La tecnología es un bien del que hoy no es fácil prescindir.

La tecnología se ha ido instalando en nuestras vidas. Es un bien del que hoy no es fácil prescindir. Por ejemplo, el móvil, que con sus aplicaciones nos facilita el trabajo, nos permite contactar con los demás, hacer fotos, escuchar música, localizar lugares, encontrar información, etc. Pero, ¿hemos de usar todo lo que se nos propone? ¿Pagamos algún precio?

En primer lugar, vemos que la tecnología es siempre una mediación entre la realidad y el usuario. Es el caso de la fotografía que sustituye el contacto directo con un paisaje, de la música que escuchamos grabada, de la llamada telefónica que sustituye la presencia física del otro, o de la mensajería instantánea, cuyo uso de los sentidos se limita a ver unos cuantos signos.

Por otra parte, notamos la dispersión que causan estos medios. En efecto, el silencio de las páginas del libro que tengo entre las manos es una experiencia muy distinta a la posibilidad de moverme por cualquier espacio de Internet. La limitación y concreción de mi existencia parecen desdibujarse entre tantas posibilidades.

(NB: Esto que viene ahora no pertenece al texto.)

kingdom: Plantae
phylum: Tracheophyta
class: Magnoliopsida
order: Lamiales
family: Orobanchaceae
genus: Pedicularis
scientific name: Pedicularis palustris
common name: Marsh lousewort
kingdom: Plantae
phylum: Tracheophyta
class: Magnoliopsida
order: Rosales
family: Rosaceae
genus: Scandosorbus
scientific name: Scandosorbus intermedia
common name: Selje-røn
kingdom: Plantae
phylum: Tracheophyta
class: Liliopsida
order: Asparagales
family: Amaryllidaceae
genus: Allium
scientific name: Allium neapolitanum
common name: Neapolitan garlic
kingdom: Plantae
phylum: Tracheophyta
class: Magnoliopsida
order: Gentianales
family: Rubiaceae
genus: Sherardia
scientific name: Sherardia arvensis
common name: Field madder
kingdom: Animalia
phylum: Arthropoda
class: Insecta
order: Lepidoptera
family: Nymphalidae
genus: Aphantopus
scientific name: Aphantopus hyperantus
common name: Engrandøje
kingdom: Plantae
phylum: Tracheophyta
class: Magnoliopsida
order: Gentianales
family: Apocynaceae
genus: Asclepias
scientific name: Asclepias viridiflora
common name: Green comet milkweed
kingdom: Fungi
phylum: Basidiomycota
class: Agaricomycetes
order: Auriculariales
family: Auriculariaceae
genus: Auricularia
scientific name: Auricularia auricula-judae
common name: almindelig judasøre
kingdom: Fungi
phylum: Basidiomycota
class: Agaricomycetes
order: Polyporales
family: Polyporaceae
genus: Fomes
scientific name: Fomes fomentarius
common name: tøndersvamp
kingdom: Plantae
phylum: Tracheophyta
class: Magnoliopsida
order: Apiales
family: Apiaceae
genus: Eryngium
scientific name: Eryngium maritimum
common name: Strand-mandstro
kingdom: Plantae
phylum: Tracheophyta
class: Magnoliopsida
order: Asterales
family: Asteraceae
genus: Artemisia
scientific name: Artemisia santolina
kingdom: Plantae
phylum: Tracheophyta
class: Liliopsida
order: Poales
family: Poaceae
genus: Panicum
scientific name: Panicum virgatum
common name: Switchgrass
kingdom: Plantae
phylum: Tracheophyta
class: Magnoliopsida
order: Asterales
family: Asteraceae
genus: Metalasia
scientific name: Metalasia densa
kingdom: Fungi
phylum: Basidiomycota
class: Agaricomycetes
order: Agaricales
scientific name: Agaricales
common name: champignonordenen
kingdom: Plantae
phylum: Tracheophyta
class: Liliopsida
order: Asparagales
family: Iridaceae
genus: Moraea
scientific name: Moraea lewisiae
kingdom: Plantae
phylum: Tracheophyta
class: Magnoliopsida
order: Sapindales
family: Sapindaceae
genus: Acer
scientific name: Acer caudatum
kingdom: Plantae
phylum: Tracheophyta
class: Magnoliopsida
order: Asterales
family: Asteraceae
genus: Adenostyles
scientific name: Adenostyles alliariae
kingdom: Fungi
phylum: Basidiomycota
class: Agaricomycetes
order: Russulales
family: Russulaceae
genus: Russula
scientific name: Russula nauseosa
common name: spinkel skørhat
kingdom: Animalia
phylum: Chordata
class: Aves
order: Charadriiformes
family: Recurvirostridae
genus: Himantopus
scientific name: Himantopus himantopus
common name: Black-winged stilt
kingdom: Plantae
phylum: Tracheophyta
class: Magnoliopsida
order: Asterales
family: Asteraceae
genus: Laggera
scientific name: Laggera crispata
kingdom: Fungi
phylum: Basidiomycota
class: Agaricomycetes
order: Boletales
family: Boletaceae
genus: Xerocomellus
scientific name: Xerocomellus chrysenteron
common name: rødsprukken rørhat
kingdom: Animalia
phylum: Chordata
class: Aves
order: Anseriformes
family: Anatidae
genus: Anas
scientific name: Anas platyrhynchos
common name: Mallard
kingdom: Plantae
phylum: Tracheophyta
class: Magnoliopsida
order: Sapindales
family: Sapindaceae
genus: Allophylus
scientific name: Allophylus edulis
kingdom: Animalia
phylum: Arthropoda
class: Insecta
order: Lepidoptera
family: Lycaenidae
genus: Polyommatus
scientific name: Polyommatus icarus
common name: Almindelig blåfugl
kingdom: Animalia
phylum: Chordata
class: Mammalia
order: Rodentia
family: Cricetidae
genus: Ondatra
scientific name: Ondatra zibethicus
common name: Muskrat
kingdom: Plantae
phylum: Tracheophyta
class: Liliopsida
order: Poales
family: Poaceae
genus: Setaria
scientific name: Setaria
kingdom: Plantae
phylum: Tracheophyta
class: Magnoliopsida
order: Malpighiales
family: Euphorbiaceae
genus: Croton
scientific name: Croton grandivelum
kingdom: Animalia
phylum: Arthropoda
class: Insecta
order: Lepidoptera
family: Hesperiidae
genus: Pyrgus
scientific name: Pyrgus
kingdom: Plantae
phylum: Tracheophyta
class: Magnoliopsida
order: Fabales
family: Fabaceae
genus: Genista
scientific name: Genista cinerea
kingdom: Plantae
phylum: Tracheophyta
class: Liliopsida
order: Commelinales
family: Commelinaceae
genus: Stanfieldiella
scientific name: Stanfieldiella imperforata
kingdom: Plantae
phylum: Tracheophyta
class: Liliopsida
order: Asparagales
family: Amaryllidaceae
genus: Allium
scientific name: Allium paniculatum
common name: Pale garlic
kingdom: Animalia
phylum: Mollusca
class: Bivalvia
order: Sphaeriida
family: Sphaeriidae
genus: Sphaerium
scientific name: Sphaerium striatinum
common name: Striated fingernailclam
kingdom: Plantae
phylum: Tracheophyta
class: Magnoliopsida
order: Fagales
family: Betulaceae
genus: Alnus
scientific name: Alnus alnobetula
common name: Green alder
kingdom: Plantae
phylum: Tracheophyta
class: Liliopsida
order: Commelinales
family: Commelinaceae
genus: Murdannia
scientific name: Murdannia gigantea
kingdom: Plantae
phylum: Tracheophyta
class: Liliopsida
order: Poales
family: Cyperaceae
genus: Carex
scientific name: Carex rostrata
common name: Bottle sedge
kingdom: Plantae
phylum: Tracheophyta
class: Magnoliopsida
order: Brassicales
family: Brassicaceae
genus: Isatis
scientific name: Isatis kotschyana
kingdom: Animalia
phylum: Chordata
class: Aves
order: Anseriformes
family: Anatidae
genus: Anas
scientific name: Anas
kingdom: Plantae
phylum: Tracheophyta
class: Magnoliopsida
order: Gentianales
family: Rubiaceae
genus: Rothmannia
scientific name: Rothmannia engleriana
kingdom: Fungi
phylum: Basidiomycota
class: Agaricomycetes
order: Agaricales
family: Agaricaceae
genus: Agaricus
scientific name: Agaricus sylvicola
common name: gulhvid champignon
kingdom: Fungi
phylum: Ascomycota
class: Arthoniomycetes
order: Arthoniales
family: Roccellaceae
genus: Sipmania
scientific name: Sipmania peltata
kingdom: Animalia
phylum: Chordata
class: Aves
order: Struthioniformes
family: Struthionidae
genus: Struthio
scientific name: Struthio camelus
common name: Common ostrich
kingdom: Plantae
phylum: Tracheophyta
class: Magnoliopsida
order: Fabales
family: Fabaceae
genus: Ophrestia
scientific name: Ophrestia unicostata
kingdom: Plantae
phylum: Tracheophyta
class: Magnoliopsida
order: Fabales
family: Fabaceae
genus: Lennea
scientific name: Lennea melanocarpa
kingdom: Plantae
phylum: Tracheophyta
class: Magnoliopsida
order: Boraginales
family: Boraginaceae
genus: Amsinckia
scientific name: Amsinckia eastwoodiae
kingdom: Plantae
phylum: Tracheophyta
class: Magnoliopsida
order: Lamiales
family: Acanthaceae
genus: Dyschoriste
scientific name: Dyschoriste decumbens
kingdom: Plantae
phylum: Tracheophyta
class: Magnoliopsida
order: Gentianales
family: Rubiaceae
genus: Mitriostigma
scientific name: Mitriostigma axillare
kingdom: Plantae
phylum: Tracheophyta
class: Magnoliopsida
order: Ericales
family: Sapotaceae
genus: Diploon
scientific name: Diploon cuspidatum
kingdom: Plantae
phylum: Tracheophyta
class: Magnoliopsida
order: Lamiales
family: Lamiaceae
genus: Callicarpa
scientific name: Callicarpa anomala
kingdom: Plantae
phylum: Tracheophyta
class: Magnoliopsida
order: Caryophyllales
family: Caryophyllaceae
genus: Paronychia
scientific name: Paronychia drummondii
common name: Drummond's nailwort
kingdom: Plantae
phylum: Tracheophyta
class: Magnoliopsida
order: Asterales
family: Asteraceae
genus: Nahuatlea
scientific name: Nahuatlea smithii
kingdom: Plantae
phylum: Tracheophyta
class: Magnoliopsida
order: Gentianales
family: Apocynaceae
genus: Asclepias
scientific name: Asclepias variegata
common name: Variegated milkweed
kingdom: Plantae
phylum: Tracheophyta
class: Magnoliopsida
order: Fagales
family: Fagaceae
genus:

Además, toda la información y utilidades que la tecnología nos ofrece están a la espera de que las demandemos, siempre a nuestra disposición. Y así, es más fácil que el orden de la creación, que da el justo valor a cada cosa, se olvide. Si podemos ver y manipular la foto de un paisaje, podemos llegar a sentir que ese paisaje está al servicio de nuestras emociones, y no al contrario. Y si algo falla, acostumbrados a tener siempre casi cualquier cosa a la mano, se nos escapa una queja. La tecnología nos da poder, y, como todo poder, conlleva un riesgo.

En Christus vivit el Papa Francisco expone cómo afecta a los jóvenes el ámbito digital: «La inmersión en el mundo virtual ha propiciado una especie de “migración digital”, es decir, un distanciamiento de la familia, de los valores culturales y religiosos, que lleva a muchos a un mundo de soledad y autoinvención, hasta experimentar así una falta de raíces».

No podemos pensar ingenuamente que la tecnología es neutra. Porque incluso antes del uso moral que hagamos de ella, la tecnología modifica las relaciones espacio-temporales. Nos afecta, porque conlleva un modo determinado de vivir. Sin embargo, tampoco podemos vivir en un mundo pretecnológico, retroceder un siglo en la historia. Éste, y no otro, es el mundo que se nos ha dado, el que Cristo redime hoy y en el que hemos de darle gloria. No sería justo alejarse de él en busca de un mundo ideal inexistente.

La historia de la Iglesia nos ilustra sobre el modo de estar del cristiano en el mundo. ¡Cuántos cambios ha atravesado la humanidad! San Pablo dice «examinadlo todo y quedaos con lo bueno» (1 Tes 5,21). Hans Urs von Balthasar señala que «ningún valor terreno puede ser desdeñado por arrogancia o resentimiento. Todo bien es necesario para el católico; éste no se puede permitir el más pequeño “no” cuando se sitúa ante un bien terreno». Nuestro mundo requiere de discernimiento constante: la conveniencia de tal o cual asunto requiere de nuestro posicionamiento, transparente y obediente, ante Dios. Cada uno habrá de ver qué medios convienen a su misión y cuáles estorban, para usarlos, en palabras de san Ignacio de Loyola, «tanto cuanto» le ayuden a su fin.